It's about confrontation through escape. It's about scaring your mind into another placer. Horror is a very potent form of fantasy. You confront images of life but a masquerade of it. There is an art to the horror movie or the haunted house, to black metal, to Halloween costumes, the jack-o-lantern. It reminds you of the world's borders. The darkness, the impossible does. And then we see the world we live in from a different vantage as if we looked into the black night hard enough and saw that backs of our own heads. We're all frightened, at least most of us are, of death and a lot else. Horror as an art is escapism but it's an escape to our fears, which is very different than other kinds of fantasy.
We're all scared and many of us don't know what we're scared of, the things we can't quite think about, the dreams we can't remember. In the Halloween movie credits, Michael Meyers is referred to as "The Shape." He's as bland a villain as there can be. Pure white mask, no motive, no weakness, no qualities. He just kills. He is an empty shape, a container for our dread. Anxiety, depression, guilt, loneliness, the things that lay in a ragged pile at the dim end of the hallway, are given names and faces in horror.

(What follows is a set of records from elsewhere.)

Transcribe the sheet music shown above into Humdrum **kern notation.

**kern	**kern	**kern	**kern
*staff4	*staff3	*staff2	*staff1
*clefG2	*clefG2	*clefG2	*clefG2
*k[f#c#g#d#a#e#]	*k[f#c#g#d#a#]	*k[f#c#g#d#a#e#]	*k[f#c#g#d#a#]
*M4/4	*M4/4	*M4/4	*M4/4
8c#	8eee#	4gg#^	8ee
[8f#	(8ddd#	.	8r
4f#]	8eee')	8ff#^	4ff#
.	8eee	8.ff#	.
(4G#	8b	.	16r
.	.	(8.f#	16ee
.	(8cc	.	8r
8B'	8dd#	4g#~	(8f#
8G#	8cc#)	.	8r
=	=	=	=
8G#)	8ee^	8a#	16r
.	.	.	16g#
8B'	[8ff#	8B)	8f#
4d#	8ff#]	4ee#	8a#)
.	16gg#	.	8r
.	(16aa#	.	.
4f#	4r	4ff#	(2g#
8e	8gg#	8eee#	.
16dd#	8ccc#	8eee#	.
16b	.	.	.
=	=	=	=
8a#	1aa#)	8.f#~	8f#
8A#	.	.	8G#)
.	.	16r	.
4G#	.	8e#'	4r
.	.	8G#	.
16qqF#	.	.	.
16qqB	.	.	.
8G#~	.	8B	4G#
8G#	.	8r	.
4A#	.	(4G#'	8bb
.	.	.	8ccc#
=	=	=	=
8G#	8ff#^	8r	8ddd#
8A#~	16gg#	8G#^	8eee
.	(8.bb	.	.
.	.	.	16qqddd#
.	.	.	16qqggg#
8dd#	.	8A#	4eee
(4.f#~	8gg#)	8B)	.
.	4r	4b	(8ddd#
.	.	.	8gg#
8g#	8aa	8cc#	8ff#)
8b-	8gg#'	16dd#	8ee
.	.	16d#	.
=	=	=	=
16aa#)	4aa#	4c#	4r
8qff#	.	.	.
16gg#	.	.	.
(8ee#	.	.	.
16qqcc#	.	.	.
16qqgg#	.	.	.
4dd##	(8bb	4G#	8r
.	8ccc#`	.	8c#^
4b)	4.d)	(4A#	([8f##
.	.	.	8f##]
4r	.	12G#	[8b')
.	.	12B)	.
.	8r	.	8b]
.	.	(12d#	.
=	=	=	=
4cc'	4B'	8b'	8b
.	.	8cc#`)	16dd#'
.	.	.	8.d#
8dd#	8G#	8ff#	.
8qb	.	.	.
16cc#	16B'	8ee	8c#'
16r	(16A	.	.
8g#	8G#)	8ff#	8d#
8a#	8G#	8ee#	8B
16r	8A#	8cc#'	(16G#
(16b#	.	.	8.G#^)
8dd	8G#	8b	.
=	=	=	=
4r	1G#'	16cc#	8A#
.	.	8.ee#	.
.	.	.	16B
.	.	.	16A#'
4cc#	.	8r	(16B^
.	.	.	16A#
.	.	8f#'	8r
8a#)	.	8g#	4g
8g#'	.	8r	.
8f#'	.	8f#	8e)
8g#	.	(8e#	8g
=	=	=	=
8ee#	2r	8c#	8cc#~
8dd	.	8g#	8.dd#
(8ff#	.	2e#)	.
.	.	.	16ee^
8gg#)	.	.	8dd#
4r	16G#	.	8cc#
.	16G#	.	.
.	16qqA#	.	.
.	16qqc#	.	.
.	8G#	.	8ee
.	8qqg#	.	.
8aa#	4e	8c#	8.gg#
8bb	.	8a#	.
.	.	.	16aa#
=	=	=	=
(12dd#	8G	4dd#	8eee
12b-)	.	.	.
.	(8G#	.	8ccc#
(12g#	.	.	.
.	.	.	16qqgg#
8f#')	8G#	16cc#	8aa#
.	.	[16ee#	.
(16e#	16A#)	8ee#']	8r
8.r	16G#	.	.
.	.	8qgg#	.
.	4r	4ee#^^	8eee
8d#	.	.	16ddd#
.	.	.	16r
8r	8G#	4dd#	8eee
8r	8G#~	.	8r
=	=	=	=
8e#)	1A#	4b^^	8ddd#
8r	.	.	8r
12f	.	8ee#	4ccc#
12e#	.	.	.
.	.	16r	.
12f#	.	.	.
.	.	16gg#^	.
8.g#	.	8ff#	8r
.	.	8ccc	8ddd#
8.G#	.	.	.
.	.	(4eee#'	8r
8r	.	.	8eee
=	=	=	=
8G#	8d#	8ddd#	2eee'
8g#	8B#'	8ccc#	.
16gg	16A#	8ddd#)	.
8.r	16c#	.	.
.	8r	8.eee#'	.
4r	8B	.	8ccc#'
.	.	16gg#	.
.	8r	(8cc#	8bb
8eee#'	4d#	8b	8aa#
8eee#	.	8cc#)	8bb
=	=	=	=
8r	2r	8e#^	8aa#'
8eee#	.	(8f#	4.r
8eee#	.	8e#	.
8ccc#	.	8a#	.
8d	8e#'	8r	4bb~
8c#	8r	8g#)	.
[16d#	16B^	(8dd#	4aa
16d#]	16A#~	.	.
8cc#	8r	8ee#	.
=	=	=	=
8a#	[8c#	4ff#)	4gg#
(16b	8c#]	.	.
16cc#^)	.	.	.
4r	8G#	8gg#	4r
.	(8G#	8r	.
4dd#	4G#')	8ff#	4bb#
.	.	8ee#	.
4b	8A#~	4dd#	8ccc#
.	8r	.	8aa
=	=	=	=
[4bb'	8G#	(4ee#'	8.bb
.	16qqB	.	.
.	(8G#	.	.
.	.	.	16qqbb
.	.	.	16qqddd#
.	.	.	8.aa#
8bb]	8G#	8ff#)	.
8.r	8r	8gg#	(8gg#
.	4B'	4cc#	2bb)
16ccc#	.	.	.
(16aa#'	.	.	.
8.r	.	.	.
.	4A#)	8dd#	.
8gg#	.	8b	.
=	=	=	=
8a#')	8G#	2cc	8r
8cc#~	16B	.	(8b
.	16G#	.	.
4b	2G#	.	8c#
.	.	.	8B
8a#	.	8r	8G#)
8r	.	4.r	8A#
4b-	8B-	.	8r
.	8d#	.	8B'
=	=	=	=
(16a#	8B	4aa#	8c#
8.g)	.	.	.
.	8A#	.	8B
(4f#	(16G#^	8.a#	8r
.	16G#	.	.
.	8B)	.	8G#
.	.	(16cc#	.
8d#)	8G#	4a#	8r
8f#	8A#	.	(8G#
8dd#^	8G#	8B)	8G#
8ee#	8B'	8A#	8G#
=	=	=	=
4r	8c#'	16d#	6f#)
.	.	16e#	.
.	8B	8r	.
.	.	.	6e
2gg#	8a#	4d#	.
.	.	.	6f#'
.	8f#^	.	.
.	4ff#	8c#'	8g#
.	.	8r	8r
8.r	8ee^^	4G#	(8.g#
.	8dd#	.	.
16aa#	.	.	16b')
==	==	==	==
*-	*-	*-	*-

Freddy, Michael Meyers, Dracula, Bob.
I'm tempted to write off Halloween celebrations like trick or treating and getting drunk in skimpy outfits as some kind of perversion of Halloween, but both actually maintain the same idea that I like about Halloween. Going to a bar with zombies and nurses and superheroes names what's unreal in the world. Halloween is the signpost at the border of the Twilight Zone, making realit that much more acute when it's woken up to in the morning.